Law Firm Hires ROSS, the World’s First Lawyer Bot

Watson

Recently many “experts” have been predicting that the first salvo fired in the robot revolution will be when they begin stealing jobs from humans. The Telegraph even reported back in February that within 30 years robots will have taken over most jobs leading to unemployment rates of over 50%. Last week, the bots fired the metaphorical first shot over humanity’s bow when it was announced that law firm Baker & Hostetler had hired ROSS, the world’s first artificially intelligent attorney.  While prognosticators, pundits, and Luddites alike all agreed that this was evidence of an impending sea-change coming to the job market, auto workers everywhere just shook their heads and welcomed the soon to be displaced to the world they’ve been living in since the 1960s.

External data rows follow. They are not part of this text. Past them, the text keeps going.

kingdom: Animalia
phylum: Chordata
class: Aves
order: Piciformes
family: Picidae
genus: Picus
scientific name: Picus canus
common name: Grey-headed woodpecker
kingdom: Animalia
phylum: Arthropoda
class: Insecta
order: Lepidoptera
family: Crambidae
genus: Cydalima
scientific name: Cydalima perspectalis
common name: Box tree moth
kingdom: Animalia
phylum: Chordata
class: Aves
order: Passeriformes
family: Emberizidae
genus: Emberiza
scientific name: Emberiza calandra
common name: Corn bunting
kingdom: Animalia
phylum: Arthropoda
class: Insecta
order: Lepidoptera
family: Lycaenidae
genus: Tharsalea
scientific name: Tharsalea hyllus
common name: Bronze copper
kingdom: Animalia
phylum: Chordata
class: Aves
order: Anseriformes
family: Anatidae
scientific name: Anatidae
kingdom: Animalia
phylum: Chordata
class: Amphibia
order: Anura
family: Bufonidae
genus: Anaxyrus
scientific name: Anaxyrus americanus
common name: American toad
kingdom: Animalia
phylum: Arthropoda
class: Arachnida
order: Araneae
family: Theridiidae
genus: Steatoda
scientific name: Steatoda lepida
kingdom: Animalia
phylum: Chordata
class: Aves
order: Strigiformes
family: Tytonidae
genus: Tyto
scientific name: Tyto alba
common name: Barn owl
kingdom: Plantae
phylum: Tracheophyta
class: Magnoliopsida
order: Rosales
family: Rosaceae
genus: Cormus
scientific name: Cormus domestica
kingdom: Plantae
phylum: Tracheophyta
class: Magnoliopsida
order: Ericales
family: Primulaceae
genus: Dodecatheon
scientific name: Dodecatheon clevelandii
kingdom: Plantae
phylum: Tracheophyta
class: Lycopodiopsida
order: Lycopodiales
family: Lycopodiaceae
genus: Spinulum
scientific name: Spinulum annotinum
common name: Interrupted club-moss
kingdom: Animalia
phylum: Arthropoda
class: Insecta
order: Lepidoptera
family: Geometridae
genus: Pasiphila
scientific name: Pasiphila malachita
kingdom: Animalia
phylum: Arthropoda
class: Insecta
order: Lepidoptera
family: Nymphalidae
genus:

Built on IBM’s natural language processing and understanding cognitive system, Watson, ROSS is able to read through millions of unstructured legal documents a second in order to answer questions posed to it. What makes ROSS stand apart from other software systems currently in use at legal firms, is his ability to derive meaning and intent from the natural language questions users ask him. Even systems that would have been considered state of the art before ROSS are not much more than glorified search engines, relying on keyword matching which often leads to many irrelevant citations being returned.

Another unique characteristic of ROSS is that he can actually fill an ongoing, proactive role during the course of a case. By monitoring for new legal developments, ROSS is able to alert his collaborating attorneys of new court decisions or other issues that may affect current litigation. ROSS is a hybrid supervised/unsupervised learning system that is able to optimize his performance using feedback from his users.

Bob Craig, CIO at Baker & Hostetler, explains their decision to deploy ROSS, “.. we believe that emerging technologies like cognitive computing and other forms of machine learning can help enhance the services we deliver to our clients.”

While I am as excited as anyone in the ai community about this development, I can’t help but think back to that old saying about robots taking jobs:

First they came for the auto worker jobs, and I did not speak out
Because I was not an auto worker.

Then they came for the Jeopardy contestant positions, and I did not speak out
Because I was not a Jeopardy contestant.

Then they came for the lawyers, and I did not speak out
Because – lawyers. Screw lawyers.

I am pretty sure that’s how it went anyway.